Le carton est une musique.

LE PAPIER
Froissement, bruissement, déchirement, craquement… Le papier parle à notre oreille comme le carton parle à notre œil ; c’est une matière végétale, qui s’adresse directement à notre corps animal, à notre sensation primale. Mais le papier est aussi une matière organisée, une feuille, une pièce (comme on dit « une pièce de tissu »). À ce titre, il se plie et se déplie, se drape et s’éploie ; « pli selon pli », il mémorise et révèle.
Connivence du papier et du bois, plaisir du grain, bonheur de la main ; le papier est à fleur de peau.
LA CROIX ET LA BANNIÈRE : MOTIFS.

Beaucoup d’artistes ont pointé cette évidence : il y a des « formes a priori » de notre culture visuelle ; depuis toujours, nous les héritons.
Parmi celles-ci, certaines nous imprègnent sans égard pour nos convictions, et nous les croisons à chaque moment de notre vie. Ainsi est le motif de la croix, planté à l’origine de notre temps lui-même, mais aussi déjà là quand nous déplions une feuille de papier pliée en quatre, ou quand nous composons une œuvre en quatre parties —elle apparaît alors en creux, marquant le fond plus fort encore. La croix, plus qu’un motif, est notre marque ; ou bien sommes-nous marqués nous-mêmes d’une croix, pour toujours, au milieu de notre incroyance ?

Autre motif fondateur, et qui m’est cher : le codex. Le papier n’est pas volant, feuille à feuille, ou bien que serait notre culture devenue ? Notre Occident moderne dispose, et c’est un fondement, que l’écrit sur les feuilles se relie en codex, cahier originel qui impose la succession organisée des choses écrites, l’orientation de la lecture et du temps, de début à fin, de titre à signature. C’est ainsi le symbole de l’ordre, de la raison, du déroulement et de l’enchaînement.
Le codex ne se déplie pas ; il ne se déroule pas : il s’ouvre, et présente ainsi la gauche et la droite, la prosodie de la lecture, l’orientation du regard.
Mais pour le sculpteur qui le traite, il présente aussi, en deçà de l’écrit (en dessous, faudrait-il dire), une géométrie binaire, alternée, couplée de deux genres : quand sa moitié est convexe, roulée, ourlée sur la main gauche, l’autre est concave, offerte , étale. Sa couture n’est pas égale ni symétrique, mais orientée au gré de la consultation : d’abord penchée à droite, elle semble vouloir rappeler sa moitié gauche ouverte ; vouloir se refermer, supprimer la tension, retrouver la quiétude.
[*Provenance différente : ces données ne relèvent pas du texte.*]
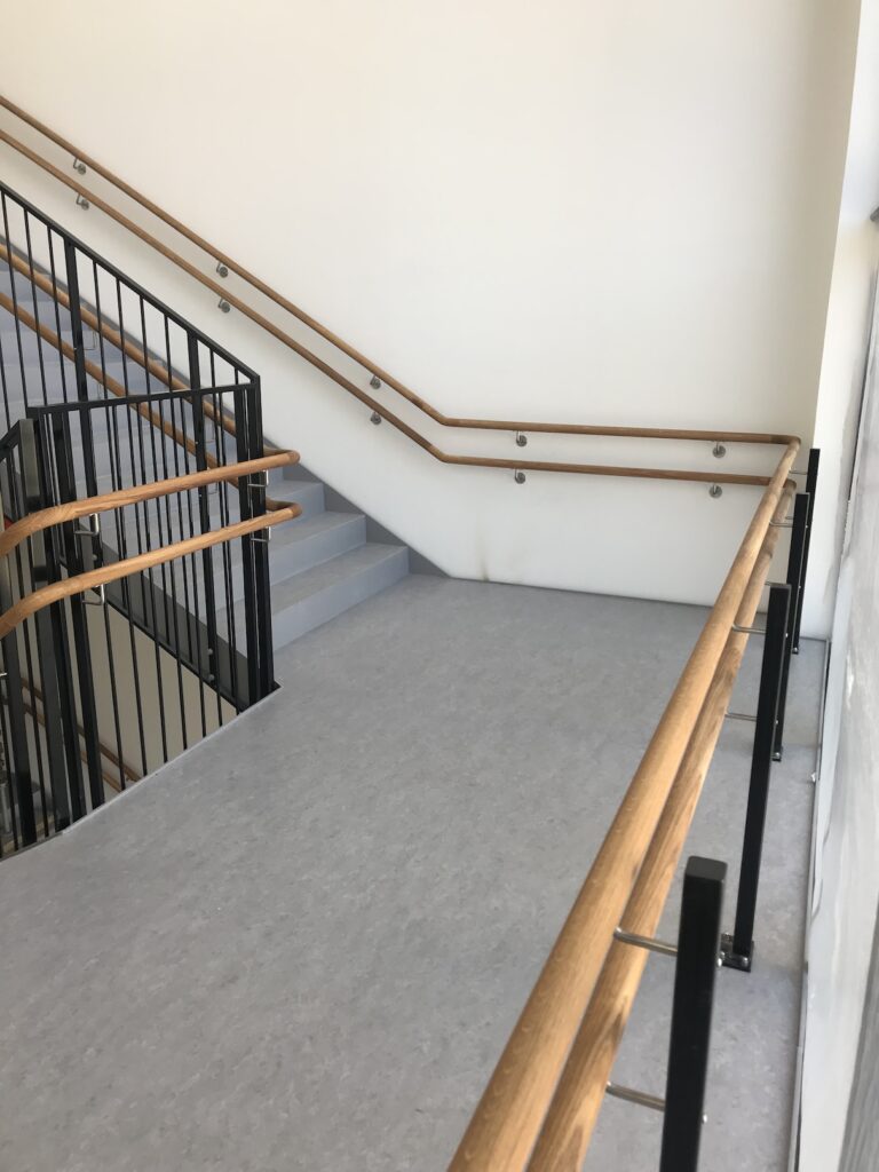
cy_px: 586
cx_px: 440
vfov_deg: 63.4
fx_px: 948
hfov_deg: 49.7
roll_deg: +1.5
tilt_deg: -15.0
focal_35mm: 28
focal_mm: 3.99
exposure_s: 1/100
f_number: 1.8
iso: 25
Peu à peu, la lecture impose sa loi, le pli se symétrise, le motif se rectifie ; c’est alors une parfaite double courbe, celle du livre ouvert, inépuisable motif de plaisir pour les yeux.
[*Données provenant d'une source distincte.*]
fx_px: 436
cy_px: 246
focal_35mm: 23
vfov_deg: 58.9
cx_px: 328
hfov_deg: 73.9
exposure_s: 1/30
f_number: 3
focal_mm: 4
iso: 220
Motif, encore : l’enveloppe. Je m’efforce d’habitude de présenter la matière sans représenter les objets, mais l’enveloppe n’est pas un objet : c’est un motif. Qu’on rabatte les quatre coins d’une feuille de papier, et elle est déjà là : matière organisée en objet graphique, elle est aussi objet d’usage, porte de l’écriture, mais recèle aussi de l’autre papier : celui qui est écrit.

Motif enfin : le phylactère : dans des formats oblongs suspendus en l’air, il est déjà de l’écriture, pendant que son feston sans pesanteur, drapé et froissement, prend une allure calligraphique.